Generally, working in trading is an interesting and exciting problem. Market is very hard. The depth of what you can go into trying to understand and model is very deep. And I worked with pretty smart people overall, but I stopped feeling I was growing after a few years of doing that. And at the same time, together with a friend I was working with, we just started chatting about AI and about this artificial intelligence. And what really drew me to artificial intelligence was reinforcement learning, and specifically the DQN agents trained by people at DeepMind in 2013. But I think it was a few years later that I actually learned about those results.

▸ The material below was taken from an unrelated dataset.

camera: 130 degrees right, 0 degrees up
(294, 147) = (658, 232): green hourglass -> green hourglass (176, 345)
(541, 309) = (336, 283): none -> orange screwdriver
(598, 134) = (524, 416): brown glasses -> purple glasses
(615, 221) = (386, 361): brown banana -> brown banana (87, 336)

From my perspective, and again, this is just how my brain works, the 2012 ImageNet results weren't that significant. During my university years, I learned a bunch about how classical AI—the neural networks weren't very fashionable back then—but I still learned about what they are. I learned about SVMs and all kinds of methods, how you train classifiers. And for me, it was kind of obvious and natural. If you have enough parameters and tweak it hard enough, you will fit a classifier to whatever you want.
It was kind of obvious. What was not obvious to me is I never considered classifiers a smart thing. Classifiers: you learn a function on some set of inputs to have some set of outputs. And you can keep training it to approximate better and better. What was something that I missed back then is that when you can fit any function better and better, you can start shaping behaviors and strategies. And when I really saw that was in the DQN results, where they applied the same things that worked in ImageNet.

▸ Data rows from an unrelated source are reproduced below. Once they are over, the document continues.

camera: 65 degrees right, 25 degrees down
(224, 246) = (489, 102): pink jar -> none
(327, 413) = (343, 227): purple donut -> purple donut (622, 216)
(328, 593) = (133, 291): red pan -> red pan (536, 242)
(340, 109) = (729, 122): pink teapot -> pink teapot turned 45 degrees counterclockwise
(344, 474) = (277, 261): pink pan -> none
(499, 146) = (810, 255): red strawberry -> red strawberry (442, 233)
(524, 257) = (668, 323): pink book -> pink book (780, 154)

Neural networks—and they weren't particularly big or impressive neural networks—with a classical field of reinforcement learning to solve simple computer games. And it turns out those simple neural networks with a simple learning algorithm started learning pretty complex computer games and exhibiting very interesting behaviors. I saw those behaviors, I saw those results, and I was like, "This is what I want to do for the rest of my life," which is not a very long horizon, what are 20-something things about? But I was like, "This is what I want to do."
Where do I do that? Google search: where are places where you can do reinforcement learning in this world? Google DeepMind and OpenAI came up with this kind of, at that moment, pretty small and somewhat known, but they were—
Yeah. You joined OpenAI in 2019, right? So very much—
Very much in the early days still, very much in the kind of nonprofit era of OpenAI. So how did you connect with them?
I just applied through the website: OpenAI.com/jobs. Apply, send resume, and hope they respond. And luckily enough, they did. I don't know how many resumes OpenAI was getting at that time. I think it was definitely much less than today, but I came there and I was like, it doesn't matter what I do as long as it's reinforcement learning.